An estimated 3.3 percent of all U.S. mortgages were in some state of delinquency in January, including foreclosures, according to data released this week.
That was a 2.3 percent decrease year-over-year and the lowest national delinquency rate recorded since at least January 1999, Irvine-based CoreLogic reported.
It was also the 10th consecutive month of year-over-year declines.
By category, delinquency rates in January were:
- Early-stage delinquencies [30 to 59 days past due]: 1.2 percent, down from 1.3 percent in January 2021.
- Adverse delinquency [60 to 89 days past due]: 0.3 percent, down from 0.5 percent in January 2021
- Serious delinquency [90 days or more past due, including loans in foreclosure]: 1.8 percent, down from 3.8 percent in January 2021 and a high of 4.3 percent in August 2020.

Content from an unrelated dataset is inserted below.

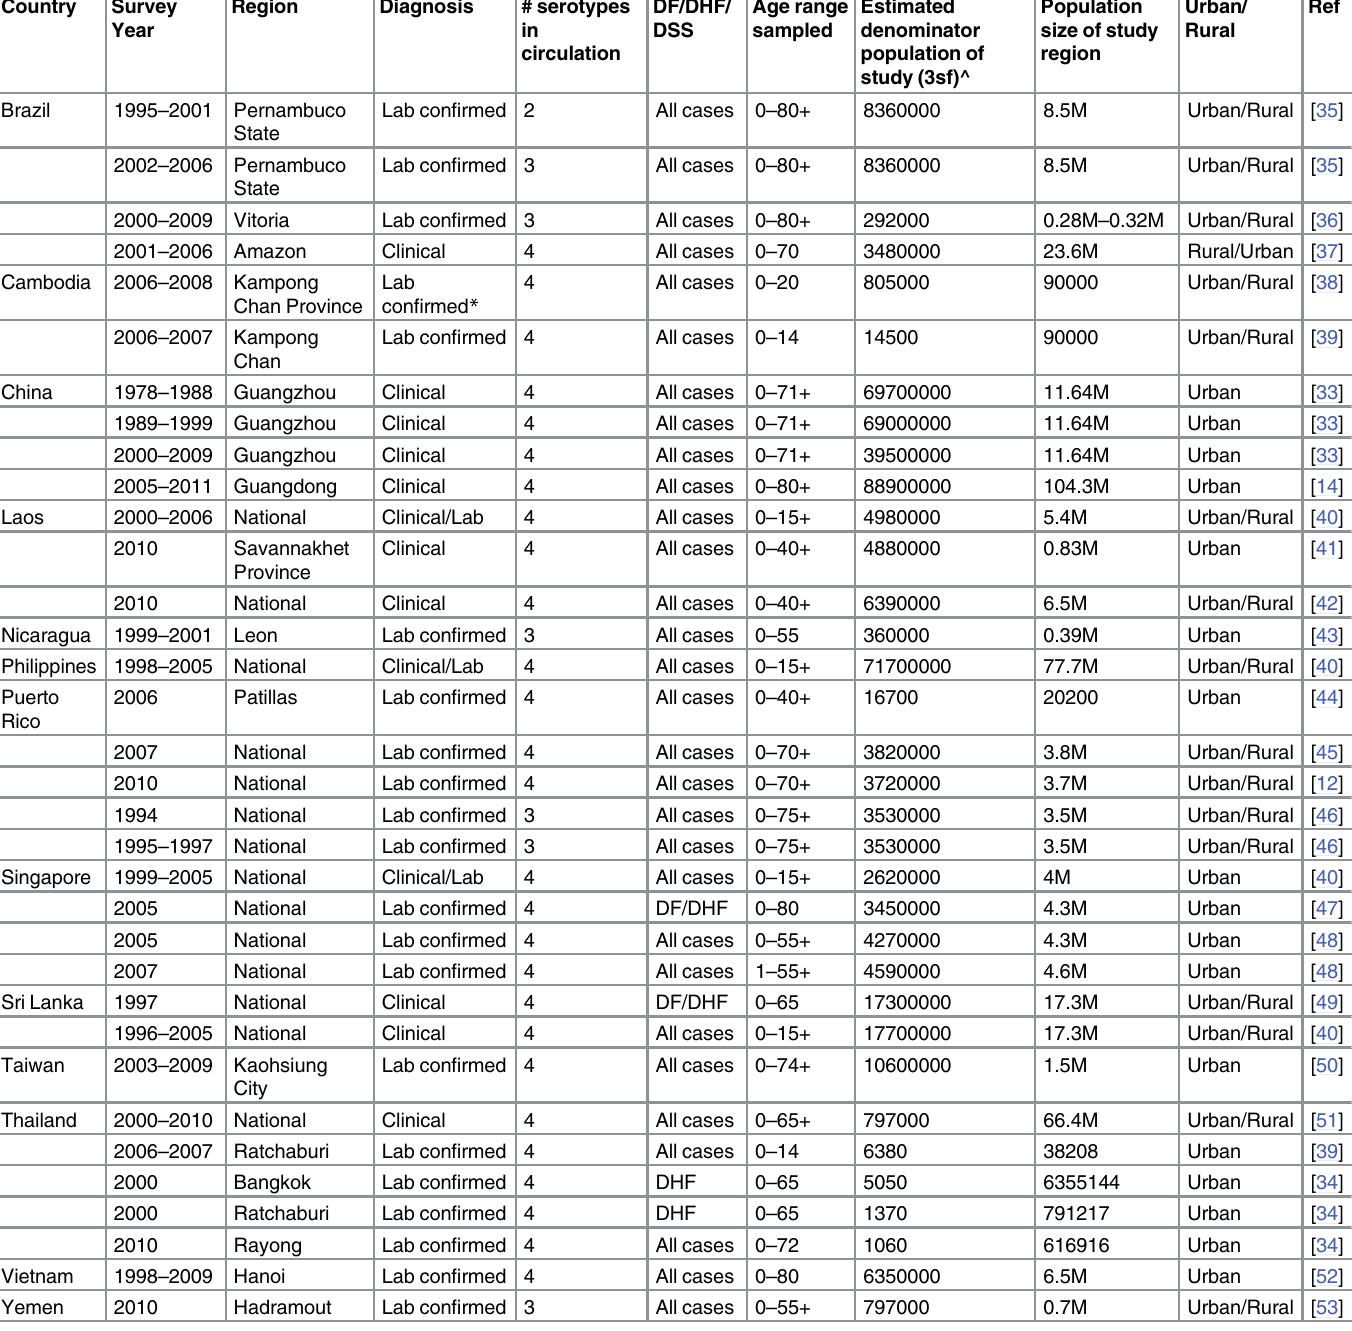
Table 1. Summary of cross-sectional incidence datasets identified and associated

- Foreclosure Inventory Rate [the share of mortgages in some stage of the foreclosure process]: 0.2 percent, down from 0.3 percent in January 2021.
“The large rise in home prices — up 19 percent in January from one year earlier — has built home equity and is an important factor in the continuing low level of foreclosures,” said Frank Nothaft, chief economist of CoreLogic, in a statement.
In the inland Empire, 3.2 percent of all mortgages were in some state of delinquency in January, down from 5.9 percent year-over-year. Serious delinquencies were at 1.7 percent, down from 3.9 percent, while the foreclosure rate – 0.2 percent – remained the same, according to CoreLogic.